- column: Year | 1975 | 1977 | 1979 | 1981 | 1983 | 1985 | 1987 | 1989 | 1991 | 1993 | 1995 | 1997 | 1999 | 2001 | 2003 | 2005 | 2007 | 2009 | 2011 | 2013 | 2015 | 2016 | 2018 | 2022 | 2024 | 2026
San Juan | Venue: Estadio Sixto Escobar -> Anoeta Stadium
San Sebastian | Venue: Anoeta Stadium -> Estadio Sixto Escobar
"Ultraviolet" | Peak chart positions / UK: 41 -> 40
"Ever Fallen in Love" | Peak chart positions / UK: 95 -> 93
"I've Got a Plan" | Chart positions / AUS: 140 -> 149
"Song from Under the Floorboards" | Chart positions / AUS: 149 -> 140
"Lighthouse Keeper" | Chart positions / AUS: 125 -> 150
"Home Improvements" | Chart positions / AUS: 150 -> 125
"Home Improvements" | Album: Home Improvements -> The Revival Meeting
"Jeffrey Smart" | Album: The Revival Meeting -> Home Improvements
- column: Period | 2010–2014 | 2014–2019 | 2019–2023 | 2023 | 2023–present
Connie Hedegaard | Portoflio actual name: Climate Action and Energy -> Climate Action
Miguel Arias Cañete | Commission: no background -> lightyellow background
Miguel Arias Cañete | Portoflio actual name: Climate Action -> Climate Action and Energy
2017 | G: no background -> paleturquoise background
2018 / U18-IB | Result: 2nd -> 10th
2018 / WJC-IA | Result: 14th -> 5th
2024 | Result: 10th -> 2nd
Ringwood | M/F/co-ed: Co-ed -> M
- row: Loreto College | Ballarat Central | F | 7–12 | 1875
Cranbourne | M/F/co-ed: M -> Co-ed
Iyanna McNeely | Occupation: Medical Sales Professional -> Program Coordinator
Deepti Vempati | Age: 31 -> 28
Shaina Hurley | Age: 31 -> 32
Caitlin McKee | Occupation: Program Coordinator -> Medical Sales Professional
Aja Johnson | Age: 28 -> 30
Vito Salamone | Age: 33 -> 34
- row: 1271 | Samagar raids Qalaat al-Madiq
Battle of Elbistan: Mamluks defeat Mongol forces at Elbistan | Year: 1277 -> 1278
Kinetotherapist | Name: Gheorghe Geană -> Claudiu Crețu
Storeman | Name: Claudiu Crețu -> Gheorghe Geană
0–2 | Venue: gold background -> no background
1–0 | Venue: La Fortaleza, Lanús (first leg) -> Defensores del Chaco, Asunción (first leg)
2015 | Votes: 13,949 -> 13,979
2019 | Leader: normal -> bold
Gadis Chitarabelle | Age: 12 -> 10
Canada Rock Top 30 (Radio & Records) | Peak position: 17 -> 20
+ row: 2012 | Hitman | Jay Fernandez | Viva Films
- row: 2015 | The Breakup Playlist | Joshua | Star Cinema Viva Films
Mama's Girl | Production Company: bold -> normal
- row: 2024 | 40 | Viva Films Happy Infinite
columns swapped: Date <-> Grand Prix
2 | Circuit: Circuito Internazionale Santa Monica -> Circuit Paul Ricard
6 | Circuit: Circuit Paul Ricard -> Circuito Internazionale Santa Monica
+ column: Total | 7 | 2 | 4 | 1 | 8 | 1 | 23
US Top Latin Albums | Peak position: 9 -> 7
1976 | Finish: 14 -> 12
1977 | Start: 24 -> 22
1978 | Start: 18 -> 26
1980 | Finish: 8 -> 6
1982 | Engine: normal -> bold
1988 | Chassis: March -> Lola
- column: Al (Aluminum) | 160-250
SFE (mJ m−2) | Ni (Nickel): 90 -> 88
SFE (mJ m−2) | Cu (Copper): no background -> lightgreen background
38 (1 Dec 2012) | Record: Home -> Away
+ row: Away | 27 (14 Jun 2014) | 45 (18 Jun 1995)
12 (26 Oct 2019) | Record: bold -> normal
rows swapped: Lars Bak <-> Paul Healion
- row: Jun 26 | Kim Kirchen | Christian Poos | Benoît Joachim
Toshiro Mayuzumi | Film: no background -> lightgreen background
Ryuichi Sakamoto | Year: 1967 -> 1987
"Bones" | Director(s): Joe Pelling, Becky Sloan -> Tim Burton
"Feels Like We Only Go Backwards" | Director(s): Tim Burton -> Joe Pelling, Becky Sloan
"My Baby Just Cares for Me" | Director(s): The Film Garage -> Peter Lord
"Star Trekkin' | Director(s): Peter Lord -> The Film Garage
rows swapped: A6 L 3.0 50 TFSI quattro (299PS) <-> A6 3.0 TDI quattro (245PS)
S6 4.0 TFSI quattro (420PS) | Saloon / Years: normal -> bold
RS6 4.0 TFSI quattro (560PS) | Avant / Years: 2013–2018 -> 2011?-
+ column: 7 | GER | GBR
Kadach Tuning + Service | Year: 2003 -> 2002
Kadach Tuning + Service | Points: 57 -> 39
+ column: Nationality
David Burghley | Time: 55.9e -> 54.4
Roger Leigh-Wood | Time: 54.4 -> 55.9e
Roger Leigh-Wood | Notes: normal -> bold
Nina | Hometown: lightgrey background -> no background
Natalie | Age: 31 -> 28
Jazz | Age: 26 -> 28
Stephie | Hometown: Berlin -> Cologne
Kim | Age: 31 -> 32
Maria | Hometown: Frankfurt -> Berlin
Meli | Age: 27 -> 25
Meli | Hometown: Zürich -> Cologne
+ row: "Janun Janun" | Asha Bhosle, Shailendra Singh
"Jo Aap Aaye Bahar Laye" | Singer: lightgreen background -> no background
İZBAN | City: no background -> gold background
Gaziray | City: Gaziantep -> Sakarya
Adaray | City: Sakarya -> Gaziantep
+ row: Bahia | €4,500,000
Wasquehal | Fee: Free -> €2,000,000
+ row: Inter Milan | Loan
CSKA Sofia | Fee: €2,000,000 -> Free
· · ·
Exercise instructions | Reproduce every line of the entries above verbatim, in their original order, with no changes to wording, symbols or spacing.

Result of this task |
- column: Year | 1975 | 1977 | 1979 | 1981 | 1983 | 1985 | 1987 | 1989 | 1991 | 1993 | 1995 | 1997 | 1999 | 2001 | 2003 | 2005 | 2007 | 2009 | 2011 | 2013 | 2015 | 2016 | 2018 | 2022 | 2024 | 2026
San Juan | Venue: Estadio Sixto Escobar -> Anoeta Stadium
San Sebastian | Venue: Anoeta Stadium -> Estadio Sixto Escobar
"Ultraviolet" | Peak chart positions / UK: 41 -> 40
"Ever Fallen in Love" | Peak chart positions / UK: 95 -> 93
"I've Got a Plan" | Chart positions / AUS: 140 -> 149
"Song from Under the Floorboards" | Chart positions / AUS: 149 -> 140
"Lighthouse Keeper" | Chart positions / AUS: 125 -> 150
"Home Improvements" | Chart positions / AUS: 150 -> 125
"Home Improvements" | Album: Home Improvements -> The Revival Meeting
"Jeffrey Smart" | Album: The Revival Meeting -> Home Improvements
- column: Period | 2010–2014 | 2014–2019 | 2019–2023 | 2023 | 2023–present
Connie Hedegaard | Portoflio actual name: Climate Action and Energy -> Climate Action
Miguel Arias Cañete | Commission: no background -> lightyellow background
Miguel Arias Cañete | Portoflio actual name: Climate Action -> Climate Action and Energy
2017 | G: no background -> paleturquoise background
2018 / U18-IB | Result: 2nd -> 10th
2018 / WJC-IA | Result: 14th -> 5th
2024 | Result: 10th -> 2nd
Ringwood | M/F/co-ed: Co-ed -> M
- row: Loreto College | Ballarat Central | F | 7–12 | 1875
Cranbourne | M/F/co-ed: M -> Co-ed
Iyanna McNeely | Occupation: Medical Sales Professional -> Program Coordinator
Deepti Vempati | Age: 31 -> 28
Shaina Hurley | Age: 31 -> 32
Caitlin McKee | Occupation: Program Coordinator -> Medical Sales Professional
Aja Johnson | Age: 28 -> 30
Vito Salamone | Age: 33 -> 34
- row: 1271 | Samagar raids Qalaat al-Madiq
Battle of Elbistan: Mamluks defeat Mongol forces at Elbistan | Year: 1277 -> 1278
Kinetotherapist | Name: Gheorghe Geană -> Claudiu Crețu
Storeman | Name: Claudiu Crețu -> Gheorghe Geană
0–2 | Venue: gold background -> no background
1–0 | Venue: La Fortaleza, Lanús (first leg) -> Defensores del Chaco, Asunción (first leg)
2015 | Votes: 13,949 -> 13,979
2019 | Leader: normal -> bold
Gadis Chitarabelle | Age: 12 -> 10
Canada Rock Top 30 (Radio & Records) | Peak position: 17 -> 20
+ row: 2012 | Hitman | Jay Fernandez | Viva Films
- row: 2015 | The Breakup Playlist | Joshua | Star Cinema Viva Films
Mama's Girl | Production Company: bold -> normal
- row: 2024 | 40 | Viva Films Happy Infinite
columns swapped: Date <-> Grand Prix
2 | Circuit: Circuito Internazionale Santa Monica -> Circuit Paul Ricard
6 | Circuit: Circuit Paul Ricard -> Circuito Internazionale Santa Monica
+ column: Total | 7 | 2 | 4 | 1 | 8 | 1 | 23
US Top Latin Albums | Peak position: 9 -> 7
1976 | Finish: 14 -> 12
1977 | Start: 24 -> 22
1978 | Start: 18 -> 26
1980 | Finish: 8 -> 6
1982 | Engine: normal -> bold
1988 | Chassis: March -> Lola
- column: Al (Aluminum) | 160-250
SFE (mJ m−2) | Ni (Nickel): 90 -> 88
SFE (mJ m−2) | Cu (Copper): no background -> lightgreen background
38 (1 Dec 2012) | Record: Home -> Away
+ row: Away | 27 (14 Jun 2014) | 45 (18 Jun 1995)
12 (26 Oct 2019) | Record: bold -> normal
rows swapped: Lars Bak <-> Paul Healion
- row: Jun 26 | Kim Kirchen | Christian Poos | Benoît Joachim
Toshiro Mayuzumi | Film: no background -> lightgreen background
Ryuichi Sakamoto | Year: 1967 -> 1987
"Bones" | Director(s): Joe Pelling, Becky Sloan -> Tim Burton
"Feels Like We Only Go Backwards" | Director(s): Tim Burton -> Joe Pelling, Becky Sloan
"My Baby Just Cares for Me" | Director(s): The Film Garage -> Peter Lord
"Star Trekkin' | Director(s): Peter Lord -> The Film Garage
rows swapped: A6 L 3.0 50 TFSI quattro (299PS) <-> A6 3.0 TDI quattro (245PS)
S6 4.0 TFSI quattro (420PS) | Saloon / Years: normal -> bold
RS6 4.0 TFSI quattro (560PS) | Avant / Years: 2013–2018 -> 2011?-
+ column: 7 | GER | GBR
Kadach Tuning + Service | Year: 2003 -> 2002
Kadach Tuning + Service | Points: 57 -> 39
+ column: Nationality
David Burghley | Time: 55.9e -> 54.4
Roger Leigh-Wood | Time: 54.4 -> 55.9e
Roger Leigh-Wood | Notes: normal -> bold
Nina | Hometown: lightgrey background -> no background
Natalie | Age: 31 -> 28
Jazz | Age: 26 -> 28
Stephie | Hometown: Berlin -> Cologne
Kim | Age: 31 -> 32
Maria | Hometown: Frankfurt -> Berlin
Meli | Age: 27 -> 25
Meli | Hometown: Zürich -> Cologne
+ row: "Janun Janun" | Asha Bhosle, Shailendra Singh
"Jo Aap Aaye Bahar Laye" | Singer: lightgreen background -> no background
İZBAN | City: no background -> gold background
Gaziray | City: Gaziantep -> Sakarya
Adaray | City: Sakarya -> Gaziantep
+ row: Bahia | €4,500,000
Wasquehal | Fee: Free -> €2,000,000
+ row: Inter Milan | Loan
CSKA Sofia | Fee: €2,000,000 -> Free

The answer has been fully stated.